Todos os anos, Jeeter Lester acredita que, se conseguir que alguém lhe empreste uma mula e uma forma de comprar o adubo e as sementes, conseguirá produzir uma boa colheita de algodão. Mas todos os anos as suas esperanças saem goradas, até ao ponto em que já não é muito importante tentar. Entretanto, a sua família vive na miséria, num ambiente em que apenas a satisfação das suas necessidades interessa e são os mais improváveis desejos a motivar as suas escolhas. Cruéis, como as condições em que vivem, os Lester encontram-se, a cada dia, a reviver o mesmo ciclo de vazio. E nem as mudanças prometidas chegam, nem as que acontecem são verdadeiras mudanças.
Bastante breve e com uma narrativa que se define tanto de momentos como de esperas, este é um livro que, apesar da escrita acessível e da forma relativamente sucinta como os acontecimentos são apresentados, se revela como inesperadamente complexo. Isto deve-se principalmente a dois factores: as emoções contraditórias que desperta e um cenário de miséria generalizada que, inevitavelmente, conduz à reflexão.

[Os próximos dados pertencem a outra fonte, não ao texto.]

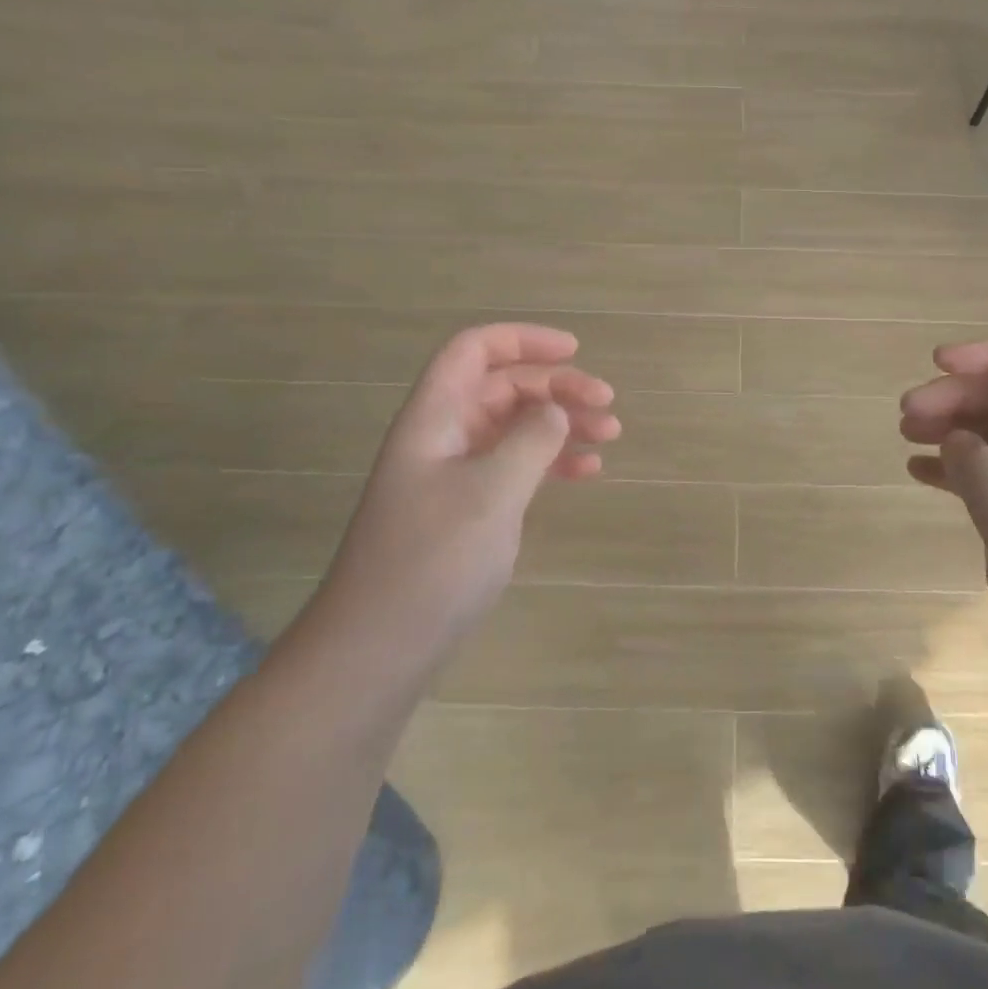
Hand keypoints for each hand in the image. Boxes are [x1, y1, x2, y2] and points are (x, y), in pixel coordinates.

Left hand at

No que diz respeito às emoções, o mais impressionante está na forma como a relação disfuncional entre os vários elementos da família (e os que nela se introduzem) acaba por se confundir com uma quase normalidade. Indiferença e negligência, relações nebulosas e até mesmo um certo desprezo são presenças patentes na relação dos Lester, mas, apesar disso, há uma certa unidade na miséria, algo que os torna próximos. Esta aparente contradição desperta também sentimentos ambíguos, com episódios que se afiguram revoltantes a contrastar com situações em que é a compaixão que domina. E esta ambiguidade de emoções, reflexo também da ambiguidade moral das personagens, converge para o reflexo da miséria dominante, numa narrativa com tanto de trágico como de caricato.
Quanto à pobreza, com tudo o que, na história dos Lester, lhe está associada, sobressai o retrato de tempos de mudança, com o abandono dos campos como único meio de sobrevivência a contrastar com a persistência dos poucos que se recusam a partir. É neste aspecto que Jeeter Lester revela a sua verdadeira força, de homem censurável em tantos aspectos, mas firmemente decidido a permanecer no lugar que considera seu. Esta acaba por ser, aliás, a grande característica redentora de Jeeter, aquela que o humaniza. E, assim, um dos traços que tornam mais marcante a história de toda a sua família.
É difícil, pois, caracterizar de forma completa esta história tão breve, mas que, no seu percurso da estranheza à revelação, acaba por marcar de formas inesperadas. Contraditória e disfuncional, mas complexa e humana, mesmo no que tem de mais caricato, o certo é que fica na memória.